University of Leuven
In the context of a regular course on the design of educational/pedagogical practices at the KU Leuven (Belgium) we want to investigate the possibility to have a satellite of ‘Campus in camp’ in Brussels. This investigation takes shape as a collaboration between the students and staff from both ‘Campus in camp’ and the ‘Laboratory for Education and Society’.
The starting point for the formulation of the design assignment was the observation that our university in Leuven and more generally universities in Flanders include rather little students from ‘migrant’ backgrounds. The universities are very aware of this situation and try to set up different kinds of programs to facilitate the access for those students. They are not only taking into account the financial situation, but try to set up different kinds of information and training programs in order to deal with ‘intellectual’, ‘cultural’ or ‘social’ aspects that are assumed to play a role in broadening access. However, they do not really question the very institution and actual operations of the university itself, whereas such reflections could also lead to a reformulation of the issue of access. This is the general challenge we want to take up in this course: how to rethink and redesign the university? Its public role? Its relation to the world and people ‘outside’? Its relation to knowledge and research? Etc. Or to put it differently: instead of focusing on enabling and facilitating access, we want to ask the question: ‘access to what?’ This rethinking of the question incites a reconsideration of the very form and operations of the university itself, explicitly taking into account the more general developments currently discussed under the names of marketization, privatization, personalization, mobilization and ‘learnification’ (learning as capitalization). Also, it aims to take into account new technologies, both the opportunities and the challenges connected to it, and it should include specific attention for the very concrete practical arrangements (especially focusing on architecture, research practices and pedagogic forms). This implies that we reformulate our initial observation regarding students of migrant background by avoiding to think in specific activities for so-called ‘target groups’ and focus on an investigation of the university as a public form.
To support this investigation and in the long tradition of educational study tours in which people have been travelling through the world in order to look for the ways in which education was/is organized elsewhere, we intend to visit Bethlehem and investigate and discuss the way a different university (i.e. Campus in Camp) is taking shape in Dheisheh refugee camp.
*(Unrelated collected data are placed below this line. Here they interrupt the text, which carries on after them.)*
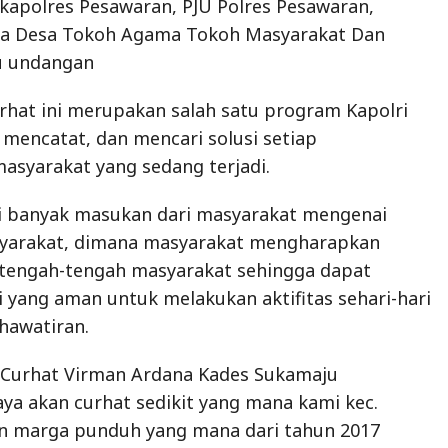
Wakapolres Pesawaran, PJU Polres Pesawaran,
la Desa Tokoh Agama Tokoh Masyarakat Dan
 undangan
rhat ini merupakan salah satu program Kapolri
mencatat, dan mencari solusi setiap
asyarakat yang sedang terjadi.
ni banyak masukan dari masyarakat mengenai
asyarakat, dimana masyarakat mengharapkan
i tengah-tengah masyarakat sehingga dapat
i yang aman untuk melakukan aktifitas sehari-hari
hawatiran.
t Curhat Virman Ardana Kades Sukamaju
a akan curhat sedikit yang mana kami kec.
n marga punduh yang mana dari tahun 2017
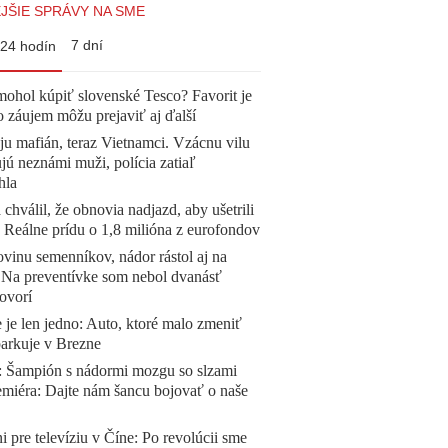
JŠIE SPRÁVY NA SME
7 dní
24 hodín
mohol kúpiť slovenské Tesco? Favorit je
o záujem môžu prejaviť aj ďalší
 ju mafián, teraz Vietnamci. Vzácnu vilu
ú neznámi muži, polícia zatiaľ
hla
 chválil, že obnovia nadjazd, aby ušetrili
e. Reálne prídu o 1,8 milióna z eurofondov
vinu semenníkov, nádor rástol aj na
. Na preventívke som nebol dvanásť
ovorí
 je len jedno: Auto, ktoré malo zmeniť
parkuje v Brezne
Šampión s nádormi mozgu so slzami
emiéra: Dajte nám šancu bojovať o naše
ni pre televíziu v Číne: Po revolúcii sme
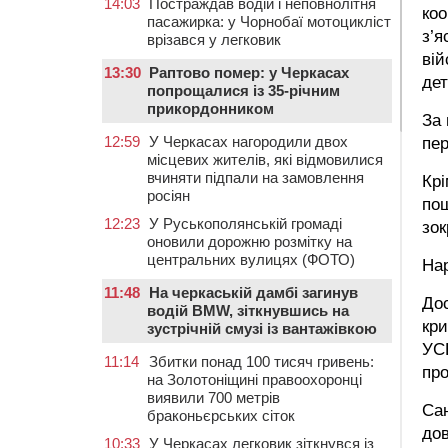
14:03
Постраждав водій і неповнолітня
коо
пасажирка: у Чорнобаї мотоцикліст
з’я
врізався у легковик
вій
13:30
Раптово помер: у Черкасах
дет
попрощалися із 35-річним
прикордонником
За 
12:59
У Черкасах нагородили двох
пер
місцевих жителів, які відмовилися
вчиняти підпали на замовлення
Крі
росіян
пош
12:23
У Руськополянській громаді
зок
оновили дорожню розмітку на
центральних вулицях (ФОТО)
Нар
11:48
На черкаській дамбі загинув
Дос
водій BMW, зіткнувшись на
кри
зустрічній смузі із вантажівкою
УСБ
11:14
Збитки понад 100 тисяч гривень:
про
на Золотоніщині правоохоронці
виявили 700 метрів
Сан
браконьєрських сіток
дов
10:33
У Черкасах легковик зіткнувся із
And taking up but also reversing the movement in which mainly important US or UK based universities set up affiliated satellites/branches in the Middle east or China, the overall assignment of this year’s course consist in designing a satellite/branch of Dheisheh ‘Campus in camp’ in Brussels. The basic assumption is that we can learn from each other and, thus, in this case especially from ‘Campus in camp’, and that our visit can be organized as a collective experiment that is: a shared exposure of “our” thinking in the presence of that and those who are affected (but often also simply excluded) by “our” thinking, discourses and decisions. However, ‘in the presence of’ is not something which is easily realized and is not at all identical with being physically, visually or verbally present; a continuous effort is needed, exercises that include disciplines that can help us to become indeed attentive and exposed (attention being a suspension of intentions, ex-position being exactly the suspension of positions, including so-called critical ones). Therefore, the course includes all kinds of exercises (walks, observations, talks, mappings, recordings, collective presentations …) not just to become conscious or aware, but to become attentive (to ‘pay’ ‘attention’) and to make that some-thing gets the power to make us think and think together, also together with what becomes present.